For reasons unknown, 50% of patients with breast cancer treated with the estrogen receptor-blocking drug tamoxifen eventually become resistant to the treatment and cancer recurs.

In a paper published this week in the journal Oncotarget, biochemists tested a hypothesis that the mechanism of tamoxifen resistance is related to energy-generating mitochondria in cancer cells.

In doing so, they identified the protein NQ01 as the ‘trigger’ which determines whether cells would survive tamoxifen or not.

Mitochondrial power surge

Michael P Lisanti, Professor of Translational Medicine in the Biomedical Research Centre at the University of Salford said: “In simple terms, the process of poisoning the cell (with tamoxifen) actually has the opposite effect, stimulating the cancer cells to respond by revving their engines in order to survive.”

Lisanti and collaborators Dr Federica Sotgia and Dr Marco Fiorillo tested their idea that cancer cells were fighting against tamoxifen by using their mitochondria – the ‘powerhouse of the cell’ – that produces all their energy.

In the laboratory they directly compared sensitive cells with tamoxifen-resistant cancer cells, and demonstrated that higher mitochondrial power is what distinguishes a drug-sensitive cell from a resistant cell.

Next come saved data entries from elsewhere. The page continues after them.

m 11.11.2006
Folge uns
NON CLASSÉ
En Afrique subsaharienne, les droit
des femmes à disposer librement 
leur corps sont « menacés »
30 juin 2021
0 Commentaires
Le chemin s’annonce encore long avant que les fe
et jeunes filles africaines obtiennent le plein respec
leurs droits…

Then they used a combination of protein profiling, genetics and metabolism to identify which genes were necessary to confer tamoxifen-resistance. They observed that by adding just a single gene, NQ01, the cells would survive.


Finally, they used a chemical inhibitor of NQ01 (dicoumarol), which is a relative of warfarin, to successfully sensitise tamoxifen-resistant cells.

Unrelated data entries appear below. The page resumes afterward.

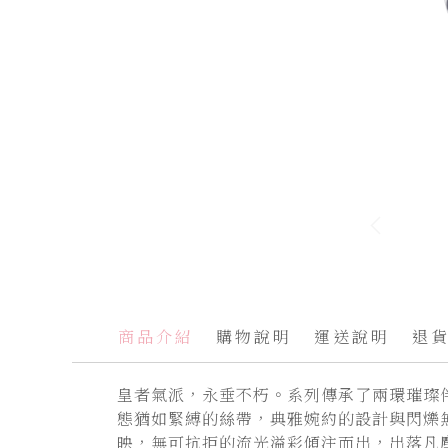
跳
轉
到
圖
商品介紹
購物說明
運送說明
退
像
庫
皇者氣派，永垂不朽。系列傳承了兩環璀璨
的
態猶如緊縛的絲帶，典雅婉約的設計與閃爍
開
映，無可抗拒的流光溢彩傾注而出，出落凡
頭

Professor Lisanti concludes: “This is the first evidence that tamoxifen resistance is related to a specific metabolic behaviour, ie. increased mitochondrial power, which is important  because this is not related to tamoxifen’s effect on the estrogen receptor.

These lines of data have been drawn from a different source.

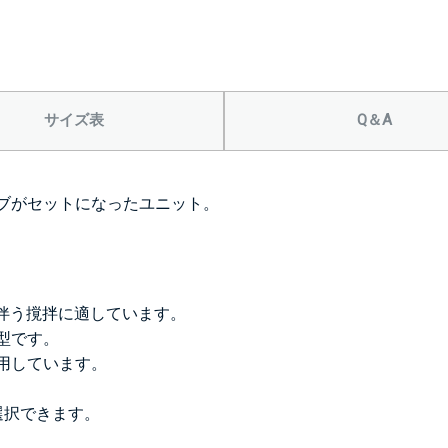
サイズ表
Q＆A
ブがセットになったユニット。
を伴う撹拌に適しています。
型です。
用しています。
選択できます。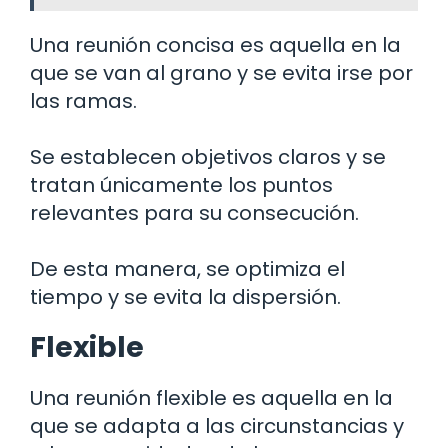
Una reunión concisa es aquella en la
que se van al grano y se evita irse por
las ramas.
Se establecen objetivos claros y se
tratan únicamente los puntos
relevantes para su consecución.
De esta manera, se optimiza el
tiempo y se evita la dispersión.
Flexible
Una reunión flexible es aquella en la
que se adapta a las circunstancias y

“It also confirms that tamoxifen resistance is not a mechanism related to estrogen.”

Dr Marco Fiorillo suggests: “Now that we have identified the target, this will allow us and others to design new drugs to overcome tamoxifen resistance.  There are already existing experimental drugs for targeting NQO1 and GCLC, for other reasons, so making inhibitors to target these enzymes is a practical reality.”

Journal details

Marco Fiorillo, Federica Sotgia, Diego Sisci, Anna Rita Cappello and Michael P. Lisanti Mitochondrial “power” drives tamoxifen resistance: NQO1 and GCLC are new therapeutic targets in breast cancer. Oncotarget. 2017; 8:20309-20327.

Drs. Marco Fiorillo, Federica Sotgia, and Michael P. Lisanti are at the University of Salford, UK.

Drs. Diego Sisci and Anna Rita Cappello are at the University of Calabria, Italy.